Provided data>
----

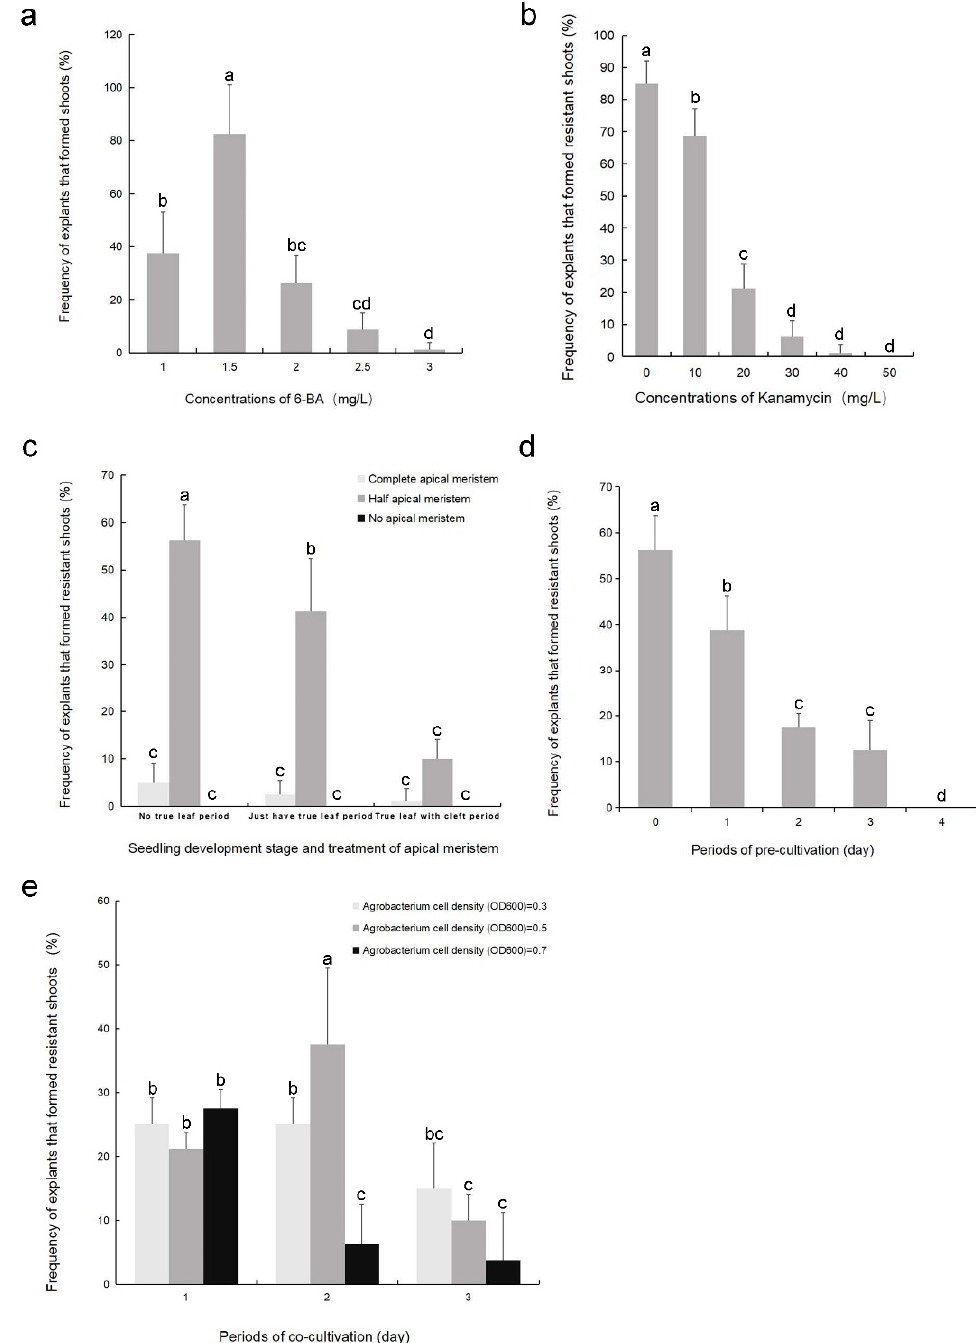
Figure 1. Factors affecting the efficiency of pyrethrum shoot induction and transformation. Effects of ( a ) 6-benzylaminopurine (6-BA) concentration on shoot induction, ( b ) kanamycin concentration on shoot induction, ( c ) explant status on transformation, ( d ) preculture duration on transformation, and ( e ) cocultivation period and the concentration of A. tumefaciens on transformation. Bars indicate the mean ± SD. Bars with a different lower-case letter are significantly different (LSD test, p < 0.05).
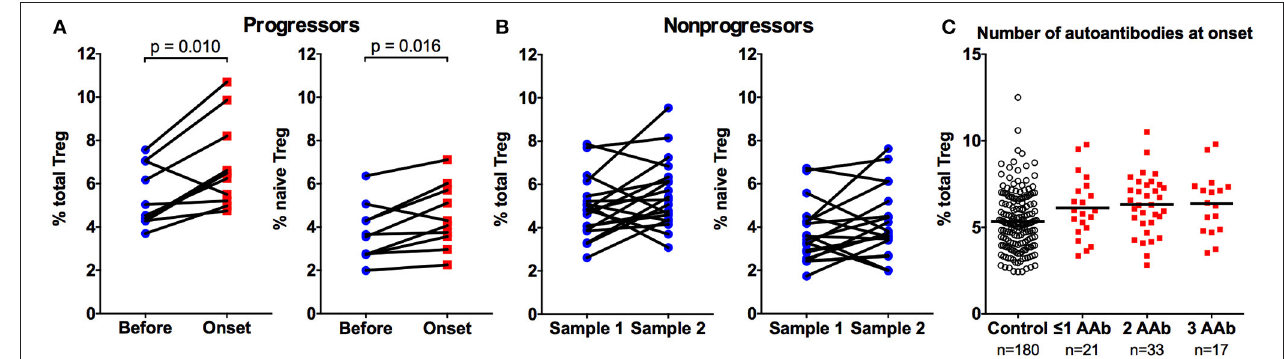
FIGURE 2 | Increase in total and naive Treg frequencies is associated with progression to clinical T1D. Two samples from ten autoantibody-positive children that progressed to T1D were analyzed 3–30 (mean 13) months apart for total ( A , left) and naive ( A , right) CD4 + CD25 + CD127low Treg frequencies. Two samples from 19 autoantibody-positive children that did not progress to T1D were analyzed as a control 3-33 (mean 18) months apart for total ( B , left) and naive ( B , right) Treg frequencies. P values from paired t -tests are indicated. The frequencies of total Tregs in children stratified by the number of biochemical autoantibodies (IAA, GADA, or IA2A) at disease onset (C)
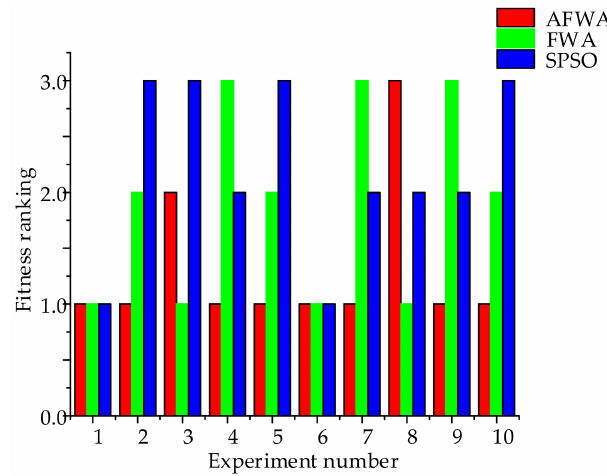
Figure 10. Algorithm fitness ranking of the first case.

----

Goal of the exercise> Would you transcribe the listing above line by line, exactly, leaving every picture out?

Task response>
Figure 1. Factors affecting the efficiency of pyrethrum shoot induction and transformation. Effects of ( a ) 6-benzylaminopurine (6-BA) concentration on shoot induction, ( b ) kanamycin concentration on shoot induction, ( c ) explant status on transformation, ( d ) preculture duration on transformation, and ( e ) cocultivation period and the concentration of A. tumefaciens on transformation. Bars indicate the mean ± SD. Bars with a different lower-case letter are significantly different (LSD test, p < 0.05).
FIGURE 2 | Increase in total and naive Treg frequencies is associated with progression to clinical T1D. Two samples from ten autoantibody-positive children that progressed to T1D were analyzed 3–30 (mean 13) months apart for total ( A , left) and naive ( A , right) CD4 + CD25 + CD127low Treg frequencies. Two samples from 19 autoantibody-positive children that did not progress to T1D were analyzed as a control 3-33 (mean 18) months apart for total ( B , left) and naive ( B , right) Treg frequencies. P values from paired t -tests are indicated. The frequencies of total Tregs in children stratified by the number of biochemical autoantibodies (IAA, GADA, or IA2A) at disease onset (C)
Figure 10. Algorithm fitness ranking of the first case.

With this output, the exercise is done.